The report contains specific recommendations for improvements in governance and planning, accounting and reporting, revenue and cash management, purchasing and expenditures, facilities and equipment, and student related data.



District officials agree with the findings and recommendations and have taken action to implement some of the recommendations.



Office of the State Comptroller


Major Findings


Riverhead Central School District


10th Judicial District

$0 adjustment


This audit was one of 16 conducted to determine whether district officials have established appropriate internal controls over expenses incurred on behalf of administrators and members of the Board. The audit found that the internal claims auditor reported to the Assistant Superintendent for Business instead of the Board. In addition, the internal claims auditor did not review claims for appropriateness and referred questions to individuals involved in the cash disbursement process. The District spent about $58,000 on cell phones without written policy guidance. Some of the phones had usage greater than the allotted minutes. The Board did not provide written guidance on travel and conference expenditures and detail documentation was not always available to support claims. The District spent about $9,800 for two credit cards without a policy on acceptable use. In some cases, itemized receipts or invoices did not support the credit card charges. Finally, the District spent about $13,630 for meals and refreshments without a policy defining when it is appropriate.  








5 recommendations


The recommendations are for the Board to review the duties of the internal claims auditor and require that the individual report to the Board. The report also recommends a new cell phone policy be implemented and reimbursements sought for personal use. The internal claims auditor should require sufficient documentation to determine a claim complies with policy and is reasonable and necessary.  Another recommendation is to amend the old or adopt a new policy on travel related expenses. Finally, the report recommends adopting a policy outlining when meals and refreshments may be provided at meetings and events.

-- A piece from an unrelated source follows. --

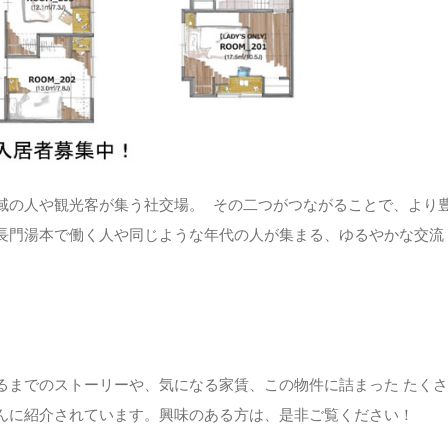
域の人や観光客が集う社交場。 その二つがつながることで、より
長門湯本で働く人や同じような年代の人が集まる、ゆるやかな交流
るまでのストーリーや、気になる家賃、この物件に詰まった たくさ
んに紹介されています。興味のある方は、是非ご覧ください！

District officials agreed with the recommendations and plan to have them fully implemented by July 1, 2005.

Office of the State Comptroller


Major Finding


Examination of Tentative Budgets of:

Greater Amsterdam School District, and Liberty Central School District


$0 adjustment


These audits were designed to answer two questions relative to each district’s budget for the 2005-06 school year.

·        Are the District's significant revenue and expenditure projections in the proposed budget reasonable?

·        Is the District's budget structurally balanced so that recurring costs are financed with recurring revenues?


The audit found that Amsterdam’s budget was structurally balanced. However, the District should monitor the 2004-05 fund balance to ensure it does not exceed the 2 percent limitation. The report commended the District for the development of a long-range financial plan and recommended the Board establish a policy to ensure the plan is periodically reviewed and updated.


The audit found that Liberty’s budget is reasonable and structurally balanced. 


1 recommendation to the Greater Amsterdam School District


The report recommends that Amsterdam prepare a corrective action plan to address each issue identified in the report.